Alexander had heard the speech dozens of times but it still felt like the block leader was directing the words at him.

“You’ll find out why.” Mietek spoke through his teeth. He was an ugly, small man with clay-coloured eyes and a crooked nose and Alexander wondered whether his sadistic streak had anything to do with his jagged left ear, which Alexander guessed had been torn away in a fight, leaving just a nub of flesh.

“There are only two things to remember in this barrack.” Mietek smiled, revealing yellow teeth. “One: do as I tell you. And two: don’t try to escape. The only way out of here is through the chimney.” The boy from Medzev looked confused and, for a moment, Alexander felt bad about how he’d treated him and wondered whether he should pull the boy aside later and talk to him: explain the showers that leaked gas and the smoke from the ovens. But then the boy would think that Alexander wanted to be his friend and Alexander didn’t want friends. Not when there was every chance that tomorrow, when he woke up, they’d be gone.
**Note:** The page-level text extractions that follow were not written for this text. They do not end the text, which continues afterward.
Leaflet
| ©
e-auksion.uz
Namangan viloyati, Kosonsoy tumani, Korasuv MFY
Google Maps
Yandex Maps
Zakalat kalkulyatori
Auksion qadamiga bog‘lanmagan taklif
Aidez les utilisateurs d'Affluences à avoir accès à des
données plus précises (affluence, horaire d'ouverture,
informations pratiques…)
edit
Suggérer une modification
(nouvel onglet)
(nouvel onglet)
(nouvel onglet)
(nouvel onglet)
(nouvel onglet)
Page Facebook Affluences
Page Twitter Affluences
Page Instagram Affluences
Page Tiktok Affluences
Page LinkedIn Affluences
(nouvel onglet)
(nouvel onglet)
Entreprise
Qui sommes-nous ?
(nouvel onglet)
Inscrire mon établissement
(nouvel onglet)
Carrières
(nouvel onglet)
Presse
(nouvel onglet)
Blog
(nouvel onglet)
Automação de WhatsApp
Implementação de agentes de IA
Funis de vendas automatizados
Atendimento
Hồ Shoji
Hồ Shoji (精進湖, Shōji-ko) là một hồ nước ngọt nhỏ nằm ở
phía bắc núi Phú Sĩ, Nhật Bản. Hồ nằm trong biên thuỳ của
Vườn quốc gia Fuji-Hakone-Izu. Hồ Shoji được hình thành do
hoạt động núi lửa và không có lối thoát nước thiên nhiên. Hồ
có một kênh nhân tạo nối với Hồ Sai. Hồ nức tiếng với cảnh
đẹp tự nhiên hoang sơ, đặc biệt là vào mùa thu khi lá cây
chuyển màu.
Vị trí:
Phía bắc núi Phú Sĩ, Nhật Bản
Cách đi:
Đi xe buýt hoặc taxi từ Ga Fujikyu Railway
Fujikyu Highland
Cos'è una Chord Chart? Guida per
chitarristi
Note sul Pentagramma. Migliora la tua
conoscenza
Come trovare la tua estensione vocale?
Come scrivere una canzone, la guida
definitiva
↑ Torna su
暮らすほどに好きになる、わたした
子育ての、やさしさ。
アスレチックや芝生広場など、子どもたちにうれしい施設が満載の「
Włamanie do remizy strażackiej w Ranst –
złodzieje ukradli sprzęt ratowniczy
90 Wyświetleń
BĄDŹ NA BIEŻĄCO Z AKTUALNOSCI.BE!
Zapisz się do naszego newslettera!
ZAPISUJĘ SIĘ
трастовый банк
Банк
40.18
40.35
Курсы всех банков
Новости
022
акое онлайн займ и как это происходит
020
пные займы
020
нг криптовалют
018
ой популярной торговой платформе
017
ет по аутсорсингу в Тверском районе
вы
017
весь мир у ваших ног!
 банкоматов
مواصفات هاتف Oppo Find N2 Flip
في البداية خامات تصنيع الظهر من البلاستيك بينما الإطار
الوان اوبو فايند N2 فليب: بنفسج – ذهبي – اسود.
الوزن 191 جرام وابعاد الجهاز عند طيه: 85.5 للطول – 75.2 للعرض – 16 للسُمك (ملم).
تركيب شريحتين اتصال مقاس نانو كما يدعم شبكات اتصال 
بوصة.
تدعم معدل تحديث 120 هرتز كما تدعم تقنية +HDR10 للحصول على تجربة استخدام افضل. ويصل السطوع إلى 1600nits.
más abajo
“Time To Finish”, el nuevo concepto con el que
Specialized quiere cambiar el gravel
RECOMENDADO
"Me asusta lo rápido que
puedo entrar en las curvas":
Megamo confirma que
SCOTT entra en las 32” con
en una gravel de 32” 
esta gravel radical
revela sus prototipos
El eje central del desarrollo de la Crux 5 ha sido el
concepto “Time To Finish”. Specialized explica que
Bloody Mietek threw down needles, thread and a bundle of cloth, and instructed the new men to take two triangles of coloured fabric and a rectangle of material with their number printed on it and sew the patches onto their jackets. The triangles were all yellow. Jews wore two yellow triangles, sewn together to form a Star of David, like the one Alexander had been forced to wear back home. There were other colours in the camp. Alexander had seen pink, black and violet triangles. The man Alexander had slept beside last week wore a red triangle on his shirt. He’d told Alexander to watch out for the green triangles. They were the professional criminals: the thieves, arsonists and murderers. Mietek wore a green triangle.

“Welcome to your new home.” The block leader let the men take in their surroundings. The inmates looked at the three tier plank beds. There were no mattresses on the boards, just bits of straw that smelled like dung and thin, grey blankets. The walls were bare and the floor was grimy. A chimney flue ran the length of the barrack which was bookended by the block leader’s room at one end and a row of containers smeared with excrement at the other.